Chris Heaslip had a big gain and a big loss in his business over the past year.
The gain was on the financial front.
Pushpay – the mobile payments company he co-founded with Eliot Crowther in 2011 – more than doubled in value over the final half of 2017, then held those gains over the first six months of 2018 for a market cap of just over $1 billion.
Its buoyant performance on the NZX came on the back of strong results. Pushpay reported a revenue increase of 105% for its 2018 financial year to $US70.2m, meeting guidance. Its loss narrowed 9% to $US23.3m, and cash-flow breakeven is forecast for the first half of its 2019 year.
Mr Heaslip’s big loss was the departure of Mr Crowther in June. The co-founder resigned, and sold his stake, worth $108 million at the same time.
As Mr Crowther departed, Pushpay also said it had abandoned its goal to list on the Nasdaq within 12 months.
However, by Mr Heaslip’s account, his co-founder’s exit was for family reasons, and nothing to do with the direction of the business.
Mr Crowther had encountered a “significant personal situation.”
The entrepreneur, who is now based in the US, wanted to spend more time with his family.
That phrase has become something of a cliché, but Heaslip says it’s true in this case.
“Eliot’s been going through a tough situation these last couple of years. Being part of a high-growth start-up is an extremely large investment of your time and it can be hard to balance all the different needs alongside that. So he made that decision to personally leave,” the cofounder told NBR.
He added, “it’s a very amicable situation moving forwards.”
Brought up in a single-parent family, Heaslip says his mother made “some tremendous sacrifices” taking on three jobs at one stage to give him the same lifestyle that others kids had. “She drilled into me from an early age that I had to have a job that could pay the bills.”
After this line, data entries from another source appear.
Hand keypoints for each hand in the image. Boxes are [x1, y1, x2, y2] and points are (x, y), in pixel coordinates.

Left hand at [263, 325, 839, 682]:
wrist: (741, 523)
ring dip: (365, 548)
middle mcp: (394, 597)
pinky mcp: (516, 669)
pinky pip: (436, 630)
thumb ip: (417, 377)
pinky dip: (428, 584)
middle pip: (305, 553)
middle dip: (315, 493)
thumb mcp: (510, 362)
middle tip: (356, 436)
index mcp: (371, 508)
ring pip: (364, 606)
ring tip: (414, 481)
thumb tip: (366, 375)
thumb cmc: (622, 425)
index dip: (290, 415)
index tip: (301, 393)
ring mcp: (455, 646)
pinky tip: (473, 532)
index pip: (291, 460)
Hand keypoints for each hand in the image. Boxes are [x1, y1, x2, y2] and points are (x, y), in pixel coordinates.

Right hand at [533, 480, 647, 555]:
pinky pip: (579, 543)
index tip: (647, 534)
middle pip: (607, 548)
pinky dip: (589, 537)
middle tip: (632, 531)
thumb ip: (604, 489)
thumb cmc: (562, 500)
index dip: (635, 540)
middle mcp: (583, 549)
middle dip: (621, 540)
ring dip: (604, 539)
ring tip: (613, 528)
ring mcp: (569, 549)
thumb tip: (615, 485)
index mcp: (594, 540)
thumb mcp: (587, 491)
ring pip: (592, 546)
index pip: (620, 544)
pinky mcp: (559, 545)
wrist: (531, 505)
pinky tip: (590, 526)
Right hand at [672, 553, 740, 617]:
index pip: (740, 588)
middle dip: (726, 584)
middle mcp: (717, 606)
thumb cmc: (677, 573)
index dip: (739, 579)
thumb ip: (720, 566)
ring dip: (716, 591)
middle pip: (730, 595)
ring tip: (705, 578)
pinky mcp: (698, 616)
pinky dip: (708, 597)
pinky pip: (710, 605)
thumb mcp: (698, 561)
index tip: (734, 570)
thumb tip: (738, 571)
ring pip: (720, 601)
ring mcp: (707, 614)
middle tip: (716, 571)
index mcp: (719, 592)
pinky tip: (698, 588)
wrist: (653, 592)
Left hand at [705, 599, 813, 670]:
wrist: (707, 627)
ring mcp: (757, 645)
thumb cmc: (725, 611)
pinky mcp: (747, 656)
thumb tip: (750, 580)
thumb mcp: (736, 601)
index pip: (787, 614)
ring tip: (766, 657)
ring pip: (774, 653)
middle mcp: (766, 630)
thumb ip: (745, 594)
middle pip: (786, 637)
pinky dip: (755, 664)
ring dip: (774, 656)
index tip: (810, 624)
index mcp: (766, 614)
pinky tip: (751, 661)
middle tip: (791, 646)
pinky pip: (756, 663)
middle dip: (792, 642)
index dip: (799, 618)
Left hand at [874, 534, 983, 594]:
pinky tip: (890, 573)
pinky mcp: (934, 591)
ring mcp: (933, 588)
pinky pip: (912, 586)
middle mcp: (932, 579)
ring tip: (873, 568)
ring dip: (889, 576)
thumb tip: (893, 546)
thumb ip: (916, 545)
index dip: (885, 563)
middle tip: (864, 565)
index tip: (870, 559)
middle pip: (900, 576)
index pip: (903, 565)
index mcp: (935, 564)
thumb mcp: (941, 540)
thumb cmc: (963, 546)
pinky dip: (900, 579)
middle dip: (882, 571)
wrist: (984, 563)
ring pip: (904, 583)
Armed with a masters in taxation accounting from Auckland University, one of his first roles was with the IRD as a taxation inspector, which he credits with giving him a through grounding in business.
Today he is chasing a dream that began in 2011 when he Mr Crowther both chipped in $40,000 and mortgaged their houses to create a mobile app that enables rapid and secure payments between registered merchants and customers.
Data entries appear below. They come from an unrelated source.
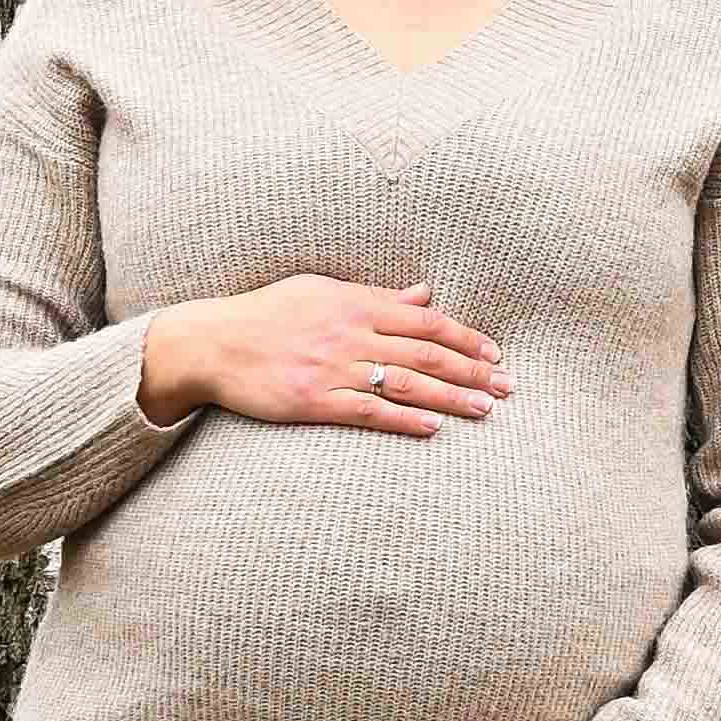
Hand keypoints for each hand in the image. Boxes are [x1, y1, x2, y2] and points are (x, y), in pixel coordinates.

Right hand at [138, 274, 505, 434]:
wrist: (213, 343)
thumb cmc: (269, 314)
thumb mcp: (322, 291)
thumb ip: (377, 296)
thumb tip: (425, 293)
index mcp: (355, 303)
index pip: (426, 320)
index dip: (466, 338)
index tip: (495, 355)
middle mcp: (350, 333)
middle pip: (426, 352)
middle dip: (472, 372)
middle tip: (508, 388)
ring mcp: (332, 368)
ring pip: (406, 383)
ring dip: (450, 398)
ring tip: (485, 410)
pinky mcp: (313, 401)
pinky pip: (368, 412)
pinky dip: (404, 420)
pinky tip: (433, 429)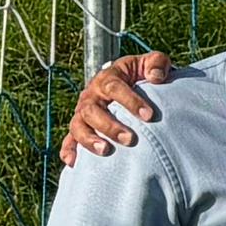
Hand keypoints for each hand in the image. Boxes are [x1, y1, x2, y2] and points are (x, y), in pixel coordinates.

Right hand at [59, 52, 177, 164]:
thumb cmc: (141, 74)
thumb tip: (157, 77)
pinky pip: (69, 140)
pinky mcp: (80, 128)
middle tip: (130, 139)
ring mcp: (82, 113)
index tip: (149, 116)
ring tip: (105, 150)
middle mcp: (91, 96)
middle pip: (92, 110)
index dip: (130, 101)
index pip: (114, 87)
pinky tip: (74, 163)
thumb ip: (157, 63)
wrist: (128, 83)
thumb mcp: (151, 63)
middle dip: (110, 126)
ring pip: (78, 126)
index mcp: (108, 78)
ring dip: (90, 139)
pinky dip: (69, 151)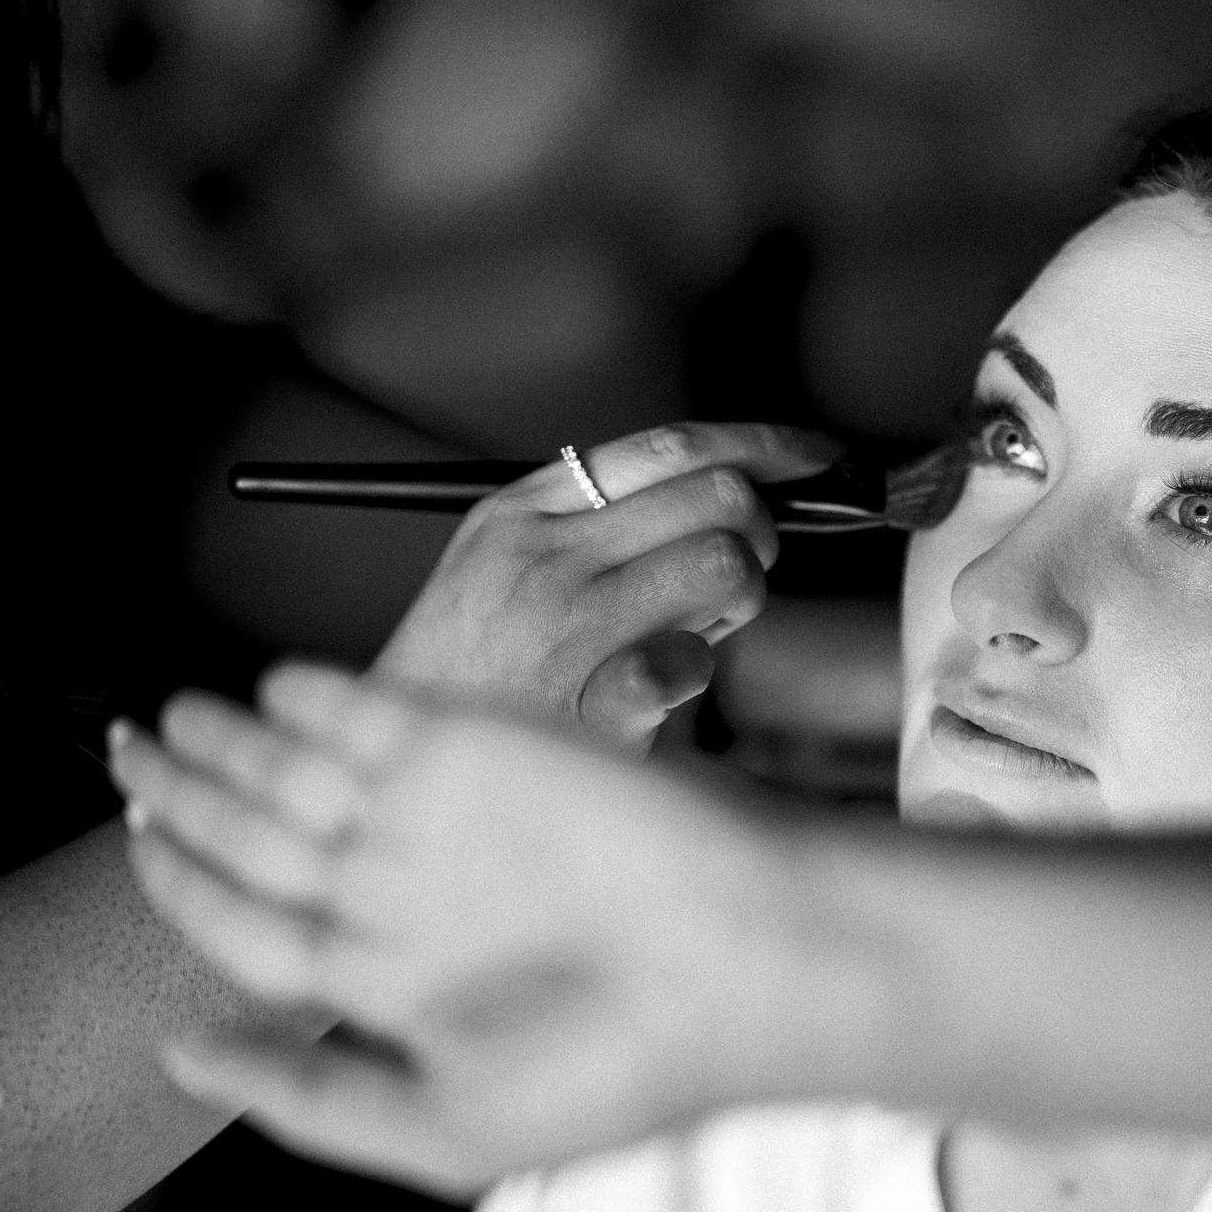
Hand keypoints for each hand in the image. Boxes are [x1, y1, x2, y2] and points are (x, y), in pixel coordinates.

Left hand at [106, 664, 872, 1194]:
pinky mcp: (487, 748)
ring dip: (230, 740)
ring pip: (301, 768)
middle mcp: (408, 894)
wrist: (745, 963)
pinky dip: (317, 697)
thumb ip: (307, 1099)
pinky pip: (380, 714)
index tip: (130, 844)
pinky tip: (269, 689)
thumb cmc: (620, 1067)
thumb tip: (177, 1057)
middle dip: (183, 795)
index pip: (252, 925)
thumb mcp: (446, 1129)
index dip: (183, 884)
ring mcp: (446, 816)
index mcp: (394, 985)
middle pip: (260, 835)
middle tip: (120, 752)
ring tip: (164, 719)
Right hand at [375, 422, 840, 752]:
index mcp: (524, 510)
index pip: (668, 445)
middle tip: (736, 575)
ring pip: (725, 564)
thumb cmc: (469, 674)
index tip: (811, 457)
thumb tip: (729, 495)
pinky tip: (657, 687)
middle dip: (757, 535)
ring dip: (738, 602)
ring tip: (694, 631)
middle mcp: (545, 553)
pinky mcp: (592, 700)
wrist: (400, 767)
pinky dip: (696, 675)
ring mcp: (567, 624)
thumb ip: (598, 524)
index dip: (761, 445)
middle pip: (718, 497)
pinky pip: (697, 662)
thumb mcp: (505, 566)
Admitting that it was probably the 15th idea he’d worked on, Heaslip says “the persistence to get back up and give it another go I think is really critical.”
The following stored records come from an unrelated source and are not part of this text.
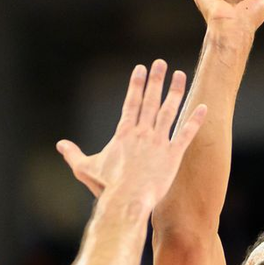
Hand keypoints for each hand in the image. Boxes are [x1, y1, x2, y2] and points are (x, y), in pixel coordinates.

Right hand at [56, 61, 206, 207]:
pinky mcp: (172, 156)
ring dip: (175, 92)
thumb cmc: (106, 187)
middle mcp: (142, 133)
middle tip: (161, 63)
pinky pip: (186, 134)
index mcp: (124, 134)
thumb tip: (60, 145)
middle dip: (156, 80)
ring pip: (169, 112)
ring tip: (180, 76)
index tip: (141, 69)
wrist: (126, 201)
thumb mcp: (85, 168)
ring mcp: (158, 143)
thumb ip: (73, 154)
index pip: (131, 103)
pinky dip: (195, 120)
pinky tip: (203, 107)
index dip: (136, 85)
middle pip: (150, 101)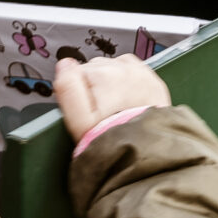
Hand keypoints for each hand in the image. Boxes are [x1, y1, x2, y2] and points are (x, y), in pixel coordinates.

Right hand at [54, 55, 170, 142]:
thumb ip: (67, 89)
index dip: (75, 93)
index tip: (83, 110)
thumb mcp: (78, 120)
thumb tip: (65, 65)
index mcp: (102, 76)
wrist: (144, 151)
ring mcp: (139, 73)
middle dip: (93, 88)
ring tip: (113, 109)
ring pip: (112, 69)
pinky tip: (126, 101)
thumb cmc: (111, 139)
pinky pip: (132, 71)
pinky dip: (126, 83)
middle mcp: (123, 69)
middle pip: (94, 69)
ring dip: (109, 85)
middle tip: (99, 113)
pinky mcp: (152, 80)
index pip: (75, 72)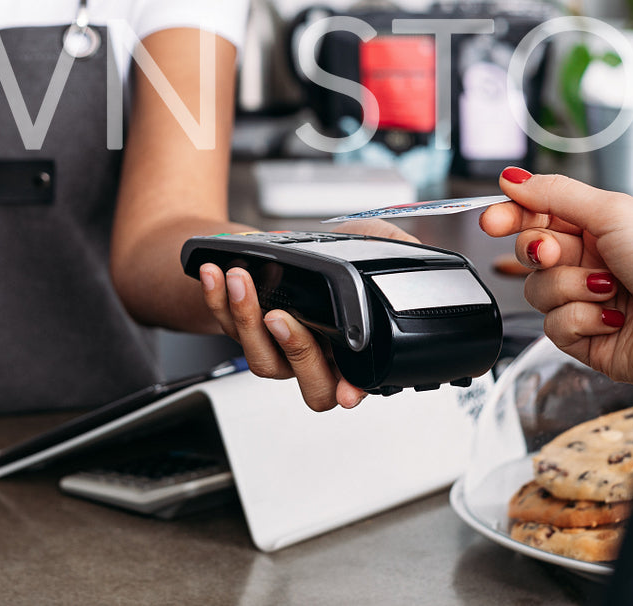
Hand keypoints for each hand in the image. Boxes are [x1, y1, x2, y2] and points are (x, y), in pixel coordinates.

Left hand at [197, 219, 414, 410]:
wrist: (279, 243)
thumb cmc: (326, 248)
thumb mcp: (369, 241)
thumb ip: (395, 248)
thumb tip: (416, 252)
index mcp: (350, 347)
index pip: (358, 381)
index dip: (356, 390)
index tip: (351, 391)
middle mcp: (316, 357)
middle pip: (312, 386)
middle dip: (295, 352)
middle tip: (281, 316)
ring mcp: (277, 349)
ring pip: (262, 361)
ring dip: (247, 318)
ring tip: (242, 280)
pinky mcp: (242, 332)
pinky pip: (227, 328)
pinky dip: (217, 300)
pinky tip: (217, 274)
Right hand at [480, 170, 632, 388]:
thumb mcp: (613, 211)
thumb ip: (555, 194)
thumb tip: (514, 178)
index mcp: (595, 228)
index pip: (536, 217)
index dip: (510, 217)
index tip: (492, 220)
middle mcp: (589, 263)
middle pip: (529, 254)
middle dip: (542, 252)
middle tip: (562, 252)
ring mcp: (587, 302)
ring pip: (537, 292)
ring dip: (570, 288)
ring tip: (607, 289)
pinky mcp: (587, 340)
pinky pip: (554, 328)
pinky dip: (582, 320)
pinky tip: (612, 317)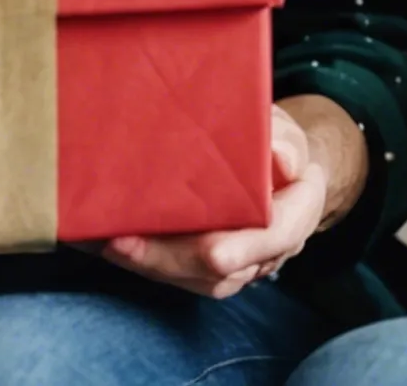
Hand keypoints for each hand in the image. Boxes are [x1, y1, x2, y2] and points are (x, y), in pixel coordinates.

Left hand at [98, 100, 354, 296]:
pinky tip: (108, 246)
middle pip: (227, 269)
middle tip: (125, 245)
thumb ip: (281, 138)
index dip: (246, 247)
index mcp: (298, 210)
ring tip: (109, 245)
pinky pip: (181, 275)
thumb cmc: (270, 140)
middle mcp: (271, 248)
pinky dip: (146, 263)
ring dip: (152, 266)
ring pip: (199, 279)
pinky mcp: (210, 268)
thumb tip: (280, 156)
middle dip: (175, 259)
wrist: (271, 162)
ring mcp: (241, 264)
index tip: (214, 255)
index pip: (277, 235)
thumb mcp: (279, 127)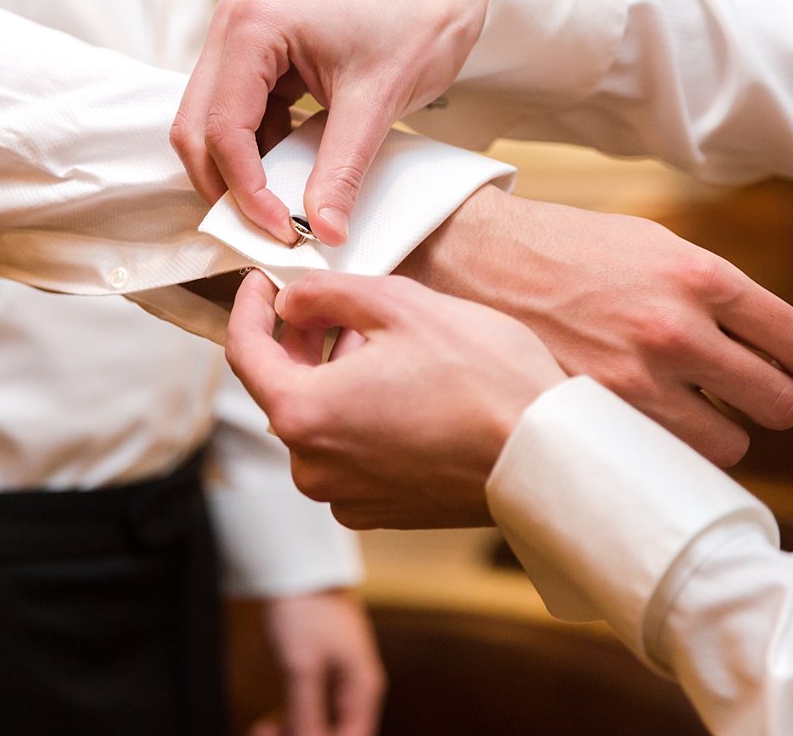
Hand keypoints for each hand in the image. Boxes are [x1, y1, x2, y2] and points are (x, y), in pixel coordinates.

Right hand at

Officially launched in late 2012, a cash-strapped Pushpay was in danger of folding just 12 months later when the company turned down an offer of $600,000 from a US venture capitalist. “If there’s one thing worse than running out of money” says Heaslip, “it’s taking money from someone you don’t want to be in business with.”
The business was saved by a $2 million cash injection on Christmas Eve in 2013 after a fortuitous meeting with Rich Lister Peter Huljich whose family bought into Pushpay’s vision.
All up, the Huljich family invested more than $20 million. Today, its 22.5% stake (down from a high of 27% in April after some profit-taking) has a market value of around $240 million.
Pushpay’s 350 staff are divided between Auckland and Redmond, Washington, and its target market is America’s faith sector, which comprises some 340,000 churches and religious organisations that collect more than $US115 billion in donations every year, much of it in cash on a Sunday.
The Pushpay business model is based on collecting a monthly recurring software fee and a small percentage of each transaction. By taking the perceived ‘friction’ out of giving with mobile payments, and helping churches with messaging and invoicing, Pushpay is tapping into an estimated US revenue stream of $US1.6 billion annually.
Its sharply rising revenue growth saw the Pushpay recognised in 2016 when it topped the Deloitte Fast 50. The company also also took out the 2017 PwC Hi-Tech Company of the Year Award.
Moving to the US with two young children (both he and Crowther live in Seattle) has involved sacrifices and culture shock but was critical to understanding the American market.
Although the company still draws almost all its revenue from the faith sector, Heaslip has plans to expand into non-profit organisations and the private schools.
The cofounder says moving into those two areas will widen Pushpay’s addressable market to $US5.5 billion.